Ricordiamo che, a norma dell’art. 13 della Tariffa, allegata al DPR 642/72, mentre i conti correnti sono soggetti ad imposta di bollo in misura fissa (34,20 euro se il correntista è una persona fisica e con il limite di 5.000 euro del valore medio di giacenza), i depositi bancari e postali sono soggetti ad imposta proporzionale, (1,5 per mille annuo dal 2013, senza alcun limite massimo per le persone fisiche).
Infatti, i conti deposito sono assimilati a strumenti finanziari e scontano il trattamento impositivo a questi riservato (art. 13, comma 2-ter della Tariffa allegata al DPR 642/72). Per questo, i depositi scontano un trattamento più oneroso rispetto ai conti correnti.
Quali confini
Tuttavia, il confine tra conti correnti e conti deposito non è sempre così limpido.
Dal punto di vista civilistico, la definizione è fissata dagli artt. 1852 (conti correnti) e 1834 c.c. e tale definizione assume rilevanza anche ai fini fiscali, come rilevato dall’Agenzia delle Entrate nella ris. del 23 gennaio 2009, n. 15.
In particolare, l’art. 1834 c.c. definisce “deposito bancario” il contratto con il quale la banca acquista la proprietà di una somma di denaro, obbligandosi a restituirla nella stessa specie monetaria, alla scadenza del termine convenuto ovvero a richiesta del depositante, con l’osservanza del periodo di preavviso stabilito dalle parti o dagli usi.
Invece, il conto corrente è il contratto con il quale si stabilisce di far confluire in un medesimo conto accrediti ed addebiti, ma con il quale il correntista può disporre in qualsiasi momento delle somme risultanti a suo credito. Il conto corrente è un contratto accessorio ad altre operazioni poste in essere tra banca e cliente (deposito, apertura credito, etc.).
Pertanto, sebbene i due contratti siano ben diversi (nel deposito la banca acquista la proprietà del denaro, mentre l’operazione di conto corrente crea una disponibilità del cliente presso la banca, svolgendo un servizio di cassa), le due operazioni spesso si mescolano e si uniscono e non appare semplice operare le opportune distinzioni.

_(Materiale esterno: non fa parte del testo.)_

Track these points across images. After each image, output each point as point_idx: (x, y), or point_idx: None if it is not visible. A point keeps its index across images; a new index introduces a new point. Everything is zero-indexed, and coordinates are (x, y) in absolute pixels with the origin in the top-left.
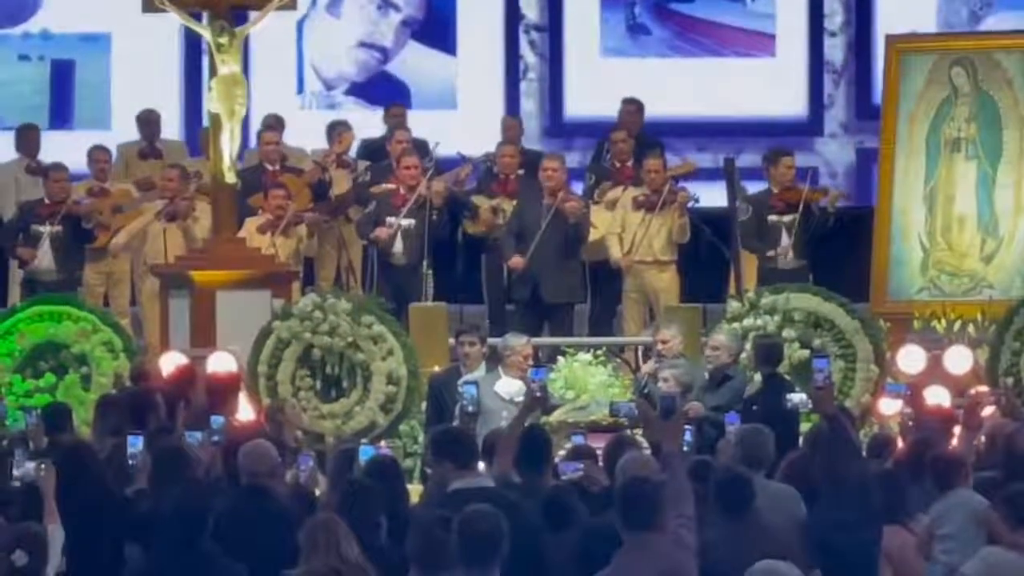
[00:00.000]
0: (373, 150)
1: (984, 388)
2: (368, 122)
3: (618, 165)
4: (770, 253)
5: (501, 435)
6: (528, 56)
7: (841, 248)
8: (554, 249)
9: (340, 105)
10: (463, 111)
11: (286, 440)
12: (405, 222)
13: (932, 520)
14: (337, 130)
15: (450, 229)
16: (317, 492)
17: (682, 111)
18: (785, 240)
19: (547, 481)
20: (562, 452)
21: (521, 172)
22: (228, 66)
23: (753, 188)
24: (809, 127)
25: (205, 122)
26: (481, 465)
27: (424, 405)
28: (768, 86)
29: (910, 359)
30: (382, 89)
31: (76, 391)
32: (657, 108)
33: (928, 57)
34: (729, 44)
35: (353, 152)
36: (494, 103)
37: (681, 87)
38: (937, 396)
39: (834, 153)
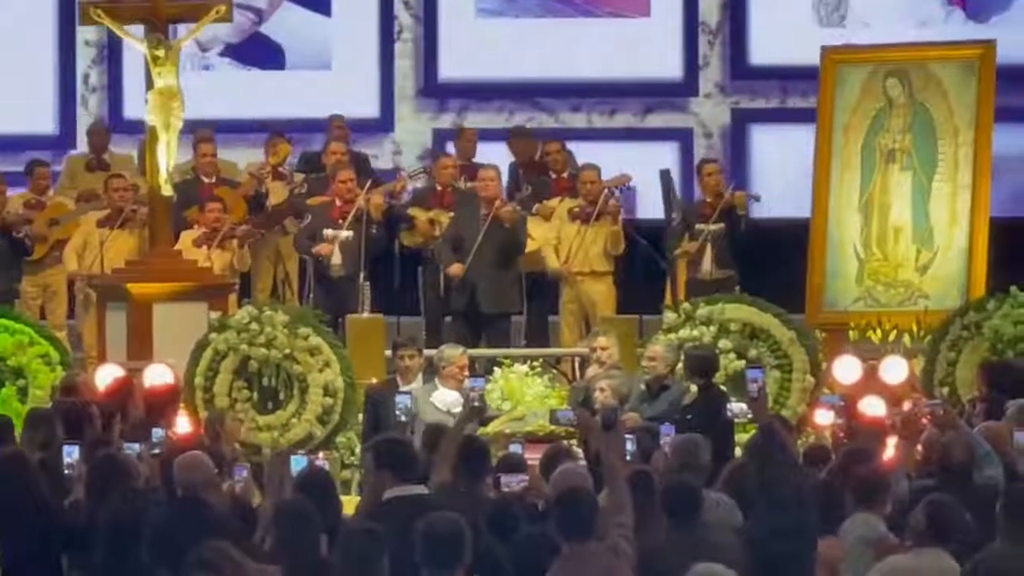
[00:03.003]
0: (312, 162)
1: (920, 398)
2: (242, 83)
3: (555, 176)
4: (679, 252)
5: (441, 438)
6: (403, 16)
7: (773, 258)
8: (491, 259)
9: (214, 67)
10: (337, 71)
11: (223, 451)
12: (343, 234)
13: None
14: (273, 142)
15: (387, 241)
16: (254, 503)
17: (557, 72)
18: (708, 251)
19: (485, 490)
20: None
21: (458, 184)
22: (164, 79)
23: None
24: (684, 88)
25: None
26: None
27: (361, 417)
28: (643, 46)
29: (846, 369)
30: (256, 50)
31: (13, 404)
32: (532, 69)
33: (863, 68)
34: (603, 4)
35: (292, 163)
36: (368, 64)
37: (556, 47)
38: (872, 406)
39: (709, 113)
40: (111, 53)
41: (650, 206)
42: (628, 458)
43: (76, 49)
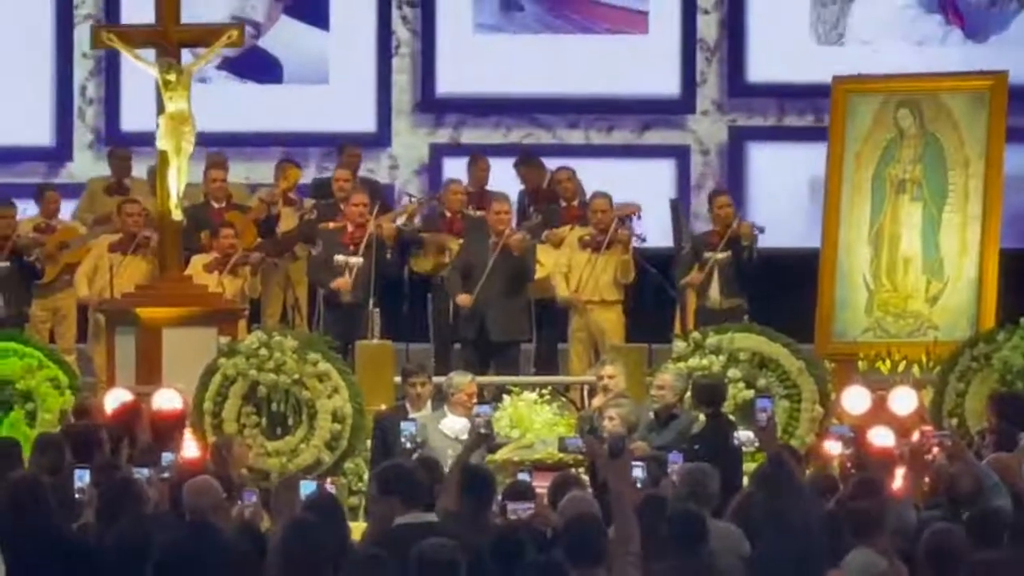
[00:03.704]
0: (323, 188)
1: (929, 429)
2: (239, 97)
3: (564, 204)
4: (686, 282)
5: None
6: (400, 31)
7: (783, 288)
8: (500, 287)
9: (212, 80)
10: (334, 86)
11: (231, 476)
12: (355, 261)
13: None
14: (283, 167)
15: (398, 267)
16: (263, 528)
17: (554, 88)
18: (715, 280)
19: (491, 517)
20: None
21: (469, 211)
22: (175, 103)
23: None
24: (681, 105)
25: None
26: None
27: (369, 443)
28: (641, 63)
29: (855, 400)
30: (254, 64)
31: (22, 428)
32: (529, 85)
33: (874, 98)
34: (602, 21)
35: (303, 187)
36: (366, 78)
37: (553, 64)
38: (881, 437)
39: (706, 131)
40: (109, 65)
41: (649, 223)
42: (639, 485)
43: (74, 61)
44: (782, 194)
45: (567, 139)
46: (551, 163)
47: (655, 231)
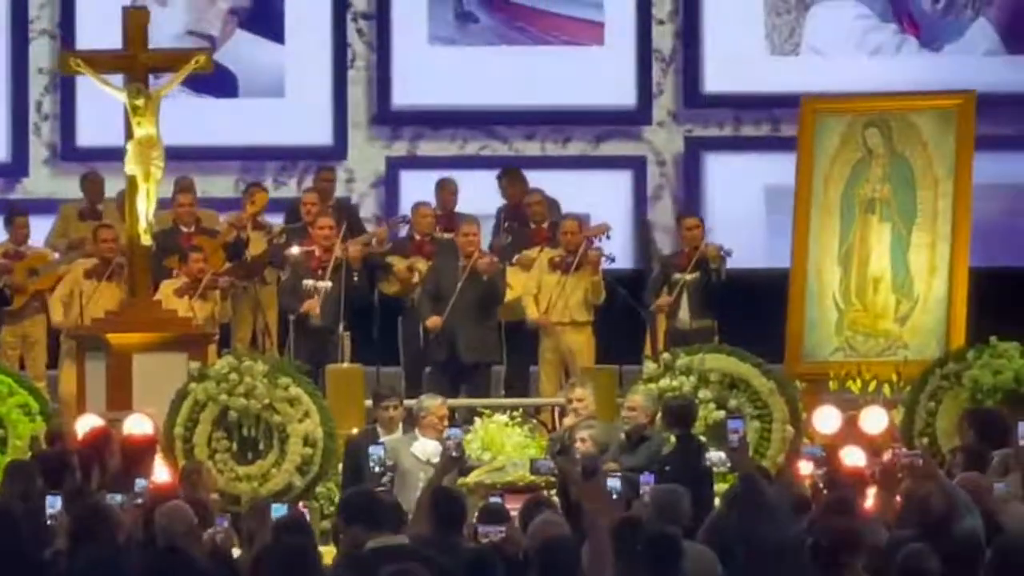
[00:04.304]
0: (295, 212)
1: (900, 448)
2: (195, 111)
3: (534, 226)
4: (655, 305)
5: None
6: (356, 44)
7: (752, 308)
8: (470, 309)
9: (167, 94)
10: (290, 99)
11: (204, 501)
12: (323, 285)
13: None
14: (251, 191)
15: (367, 291)
16: (234, 554)
17: (510, 100)
18: (685, 301)
19: (463, 541)
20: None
21: (436, 233)
22: (144, 128)
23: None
24: (638, 116)
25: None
26: None
27: (341, 467)
28: (596, 74)
29: (825, 420)
30: (210, 78)
31: None
32: (485, 97)
33: (842, 118)
34: (557, 32)
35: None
36: (322, 91)
37: (509, 76)
38: (852, 457)
39: (663, 141)
40: (64, 81)
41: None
42: (615, 497)
43: (29, 77)
44: (738, 204)
45: (523, 151)
46: None
47: (615, 244)
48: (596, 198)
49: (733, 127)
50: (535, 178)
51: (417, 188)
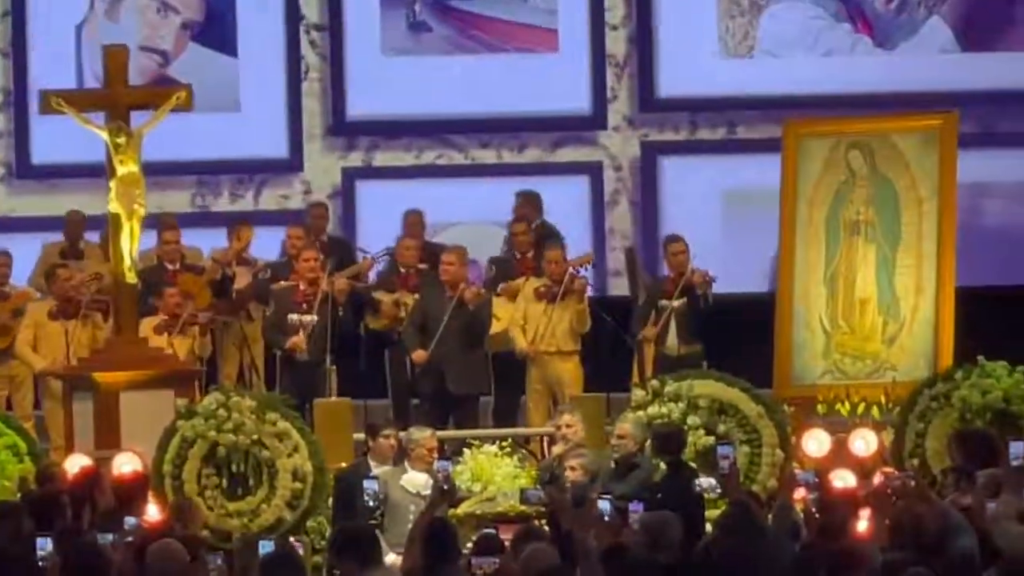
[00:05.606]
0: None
1: (890, 470)
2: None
3: (519, 256)
4: (643, 335)
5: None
6: (310, 56)
7: (740, 333)
8: (458, 340)
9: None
10: (245, 112)
11: (196, 538)
12: (308, 319)
13: None
14: (236, 227)
15: (353, 324)
16: None
17: (465, 108)
18: (673, 327)
19: (457, 572)
20: (469, 544)
21: (422, 266)
22: (126, 166)
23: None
24: (593, 121)
25: None
26: (391, 557)
27: (331, 501)
28: (551, 81)
29: (815, 443)
30: None
31: None
32: (440, 105)
33: (825, 141)
34: (511, 40)
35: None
36: (276, 104)
37: (464, 84)
38: (843, 480)
39: (618, 147)
40: (17, 99)
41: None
42: (606, 518)
43: None
44: (696, 207)
45: (480, 159)
46: (465, 183)
47: (572, 249)
48: (553, 204)
49: (689, 131)
50: (492, 185)
51: (374, 199)
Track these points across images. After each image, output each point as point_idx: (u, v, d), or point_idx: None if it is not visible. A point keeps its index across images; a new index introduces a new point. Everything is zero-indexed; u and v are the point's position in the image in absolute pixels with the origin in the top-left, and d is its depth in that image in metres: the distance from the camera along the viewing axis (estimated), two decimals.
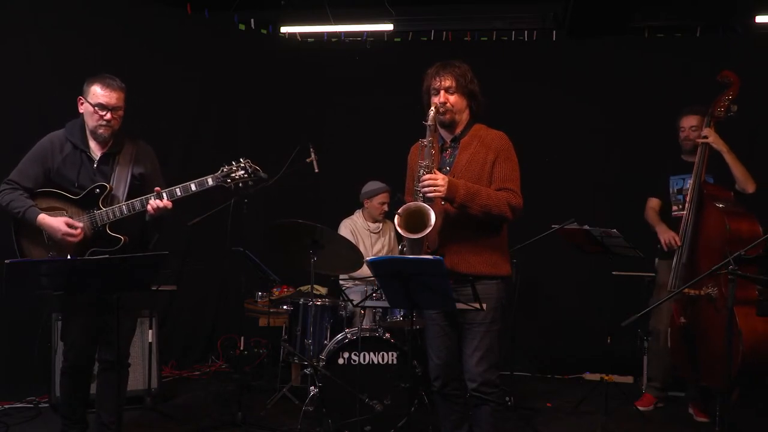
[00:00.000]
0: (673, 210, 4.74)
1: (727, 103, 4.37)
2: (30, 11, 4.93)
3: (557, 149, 5.82)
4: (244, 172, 3.52)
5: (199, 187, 3.47)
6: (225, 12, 6.04)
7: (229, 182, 3.52)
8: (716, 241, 4.12)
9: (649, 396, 4.79)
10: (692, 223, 4.29)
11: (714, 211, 4.19)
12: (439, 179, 2.96)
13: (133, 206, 3.44)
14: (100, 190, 3.45)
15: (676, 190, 4.74)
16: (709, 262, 4.06)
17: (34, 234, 3.44)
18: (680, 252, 4.32)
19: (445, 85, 3.13)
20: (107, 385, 3.55)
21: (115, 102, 3.46)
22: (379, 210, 5.14)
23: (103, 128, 3.46)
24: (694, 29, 5.88)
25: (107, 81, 3.46)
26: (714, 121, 4.41)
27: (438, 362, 3.26)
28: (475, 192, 3.02)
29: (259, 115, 6.16)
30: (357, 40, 6.36)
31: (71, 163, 3.47)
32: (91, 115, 3.45)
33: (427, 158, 3.04)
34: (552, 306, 5.88)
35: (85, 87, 3.48)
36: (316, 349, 4.44)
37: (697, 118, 4.61)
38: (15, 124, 4.68)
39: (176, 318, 5.74)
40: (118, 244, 3.46)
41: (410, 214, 3.00)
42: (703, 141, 4.39)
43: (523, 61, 6.02)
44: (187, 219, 4.92)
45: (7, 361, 4.71)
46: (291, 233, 4.13)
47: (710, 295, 4.13)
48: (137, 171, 3.56)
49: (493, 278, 3.15)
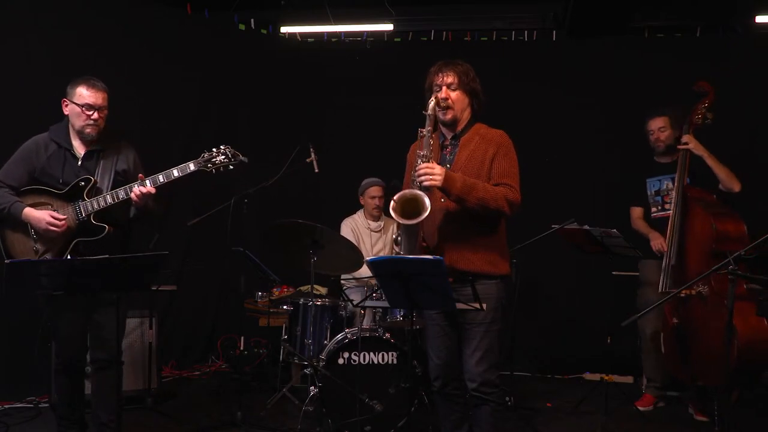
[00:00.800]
0: (652, 212, 4.81)
1: (704, 111, 4.51)
2: (30, 11, 4.93)
3: (557, 149, 5.82)
4: (224, 157, 3.65)
5: (181, 172, 3.58)
6: (225, 12, 6.04)
7: (210, 167, 3.63)
8: (704, 241, 4.24)
9: (649, 396, 4.80)
10: (678, 226, 4.38)
11: (700, 213, 4.32)
12: (435, 168, 2.96)
13: (117, 195, 3.52)
14: (84, 182, 3.54)
15: (653, 192, 4.82)
16: (698, 262, 4.25)
17: (18, 230, 3.52)
18: (669, 254, 4.38)
19: (447, 81, 3.14)
20: (103, 385, 3.56)
21: (101, 102, 3.56)
22: (372, 204, 5.13)
23: (90, 127, 3.56)
24: (694, 29, 5.88)
25: (92, 82, 3.57)
26: (692, 128, 4.54)
27: (438, 362, 3.26)
28: (472, 185, 3.01)
29: (259, 115, 6.16)
30: (357, 40, 6.36)
31: (55, 161, 3.57)
32: (78, 115, 3.55)
33: (426, 148, 3.04)
34: (552, 306, 5.88)
35: (69, 89, 3.59)
36: (316, 349, 4.44)
37: (663, 119, 4.75)
38: (15, 124, 4.67)
39: (176, 318, 5.74)
40: (102, 232, 3.53)
41: (406, 201, 2.99)
42: (683, 147, 4.49)
43: (523, 61, 6.02)
44: (187, 219, 4.93)
45: (7, 361, 4.71)
46: (291, 233, 4.13)
47: (701, 294, 4.21)
48: (120, 167, 3.66)
49: (493, 277, 3.15)
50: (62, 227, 3.47)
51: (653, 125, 4.79)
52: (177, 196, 5.47)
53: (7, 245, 3.53)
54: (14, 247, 3.52)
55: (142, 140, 5.17)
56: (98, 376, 3.60)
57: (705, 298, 4.18)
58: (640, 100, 5.72)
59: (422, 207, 2.92)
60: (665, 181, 4.72)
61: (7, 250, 3.52)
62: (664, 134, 4.74)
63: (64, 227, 3.47)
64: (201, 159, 3.62)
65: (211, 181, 3.81)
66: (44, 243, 3.51)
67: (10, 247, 3.52)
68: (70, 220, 3.51)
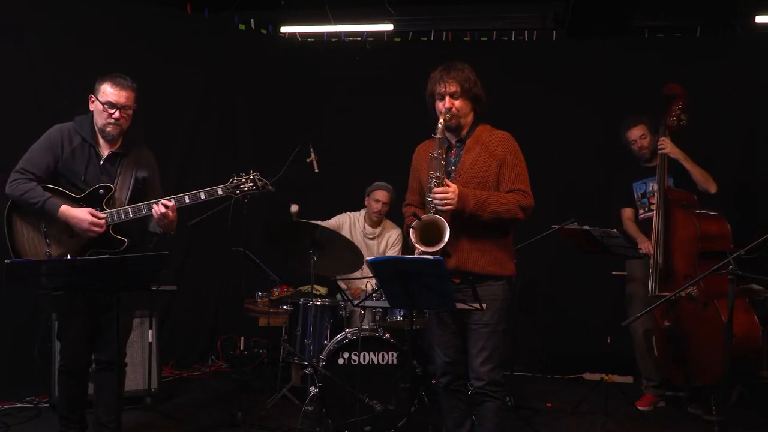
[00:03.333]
0: (640, 213, 4.86)
1: (678, 113, 4.55)
2: (30, 11, 4.93)
3: (557, 149, 5.81)
4: (252, 185, 3.61)
5: (208, 196, 3.52)
6: (225, 12, 6.04)
7: (238, 193, 3.60)
8: (689, 242, 4.31)
9: (649, 396, 4.80)
10: (663, 228, 4.42)
11: (683, 215, 4.38)
12: (450, 192, 2.99)
13: (140, 209, 3.45)
14: (104, 191, 3.46)
15: (639, 194, 4.87)
16: (685, 263, 4.33)
17: (31, 231, 3.41)
18: (655, 256, 4.42)
19: (450, 90, 3.15)
20: (105, 385, 3.55)
21: (124, 101, 3.47)
22: (375, 207, 5.09)
23: (111, 126, 3.47)
24: (694, 29, 5.88)
25: (118, 80, 3.47)
26: (668, 130, 4.59)
27: (447, 360, 3.29)
28: (484, 200, 3.05)
29: (259, 115, 6.16)
30: (357, 40, 6.36)
31: (80, 155, 3.47)
32: (101, 113, 3.46)
33: (438, 170, 3.06)
34: (552, 306, 5.88)
35: (96, 85, 3.50)
36: (316, 349, 4.44)
37: (641, 127, 4.80)
38: (15, 124, 4.68)
39: (176, 318, 5.73)
40: (121, 246, 3.47)
41: (424, 226, 3.03)
42: (661, 152, 4.55)
43: (523, 61, 6.02)
44: (187, 219, 4.93)
45: (7, 361, 4.71)
46: (291, 233, 4.12)
47: (691, 295, 4.25)
48: (140, 175, 3.58)
49: (499, 278, 3.19)
50: (103, 228, 3.38)
51: (633, 135, 4.82)
52: None
53: (16, 245, 3.41)
54: (24, 248, 3.40)
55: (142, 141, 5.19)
56: (100, 376, 3.59)
57: (695, 299, 4.23)
58: (640, 100, 5.73)
59: (443, 233, 2.96)
60: (650, 183, 4.77)
61: (17, 251, 3.39)
62: (645, 140, 4.78)
63: (104, 228, 3.39)
64: (230, 185, 3.57)
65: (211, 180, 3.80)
66: (58, 248, 3.41)
67: (20, 248, 3.40)
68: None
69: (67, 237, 3.43)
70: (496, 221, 3.09)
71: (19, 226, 3.43)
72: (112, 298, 3.08)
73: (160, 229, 3.53)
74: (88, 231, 3.36)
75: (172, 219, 3.45)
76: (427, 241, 3.01)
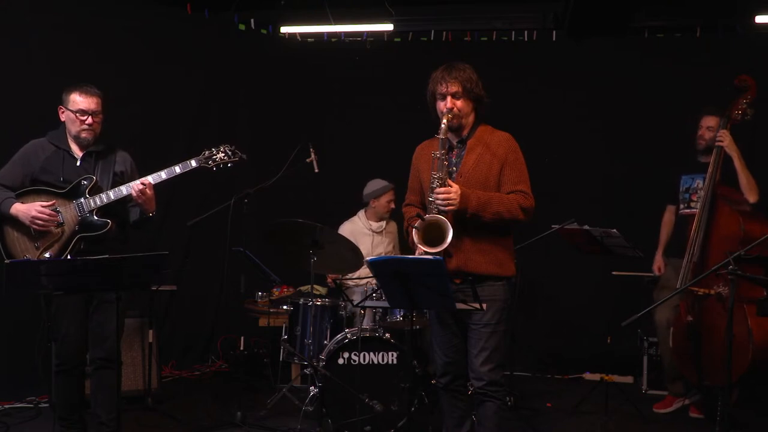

Nella prassi bancaria, infatti, con la nozione di deposito, si intendono sia i depositi che costituiscono la provvista di un conto corrente, che i depositi con funzioni diverse, tra i quali possono rientrare non solo i certificati di deposito o i depositi alimentati attraverso un conto corrente di appoggio, ma anche i depositi in conto corrente la cui funzione principale non sia quella di fornire la provvista al conto.
Pertanto, secondo tali prassi, nella nozione di deposito, rientrerebbero anche i depositi in conto corrente.
Il bollo come fine
D’altro canto, le difficoltà nel tenere distinte le due nozioni, ai fini del bollo, erano già state poste in luce dall’ABI, nel parere 1297/2012. In tale documento, l’ABI aveva affermato che la tassazione deve avvenire dando rilievo alla connotazione reale del rapporto aperto con il cliente, “al di là della denominazione con la quale esso venga commercializzato”. Insomma, secondo l’ABI, anche ove venisse chiamato “deposito”, il rapporto, la cui regolamentazione sia riconducibile all’art. 1852 c.c., deve comunque scontare l’imposta di bollo fissa di 34,20 euro prevista per i conti correnti. Il conto corrente ha funzione di pagamento.
Sempre secondo l’Associazione, il discrimine tra conti correnti e depositi potrebbe essere rinvenuto nella “funzione di pagamento”, insita nel contratto di conto corrente e non presente nel contratto di deposito. Pertanto la configurazione di forme di deposito associate ad un conto corrente, finalizzate ad assicurare un maggior rendimento ai correntisti che rispettino determinati vincoli di utilizzo per un tempo prestabilito, ma senza pregiudicare per questo la possibilità per il cliente di ottenere la restituzione delle somme versate sul conto in qualsiasi momento, non dovrebbe di per sè far perdere al rapporto la natura di conto corrente, tassato con l’imposta fissa.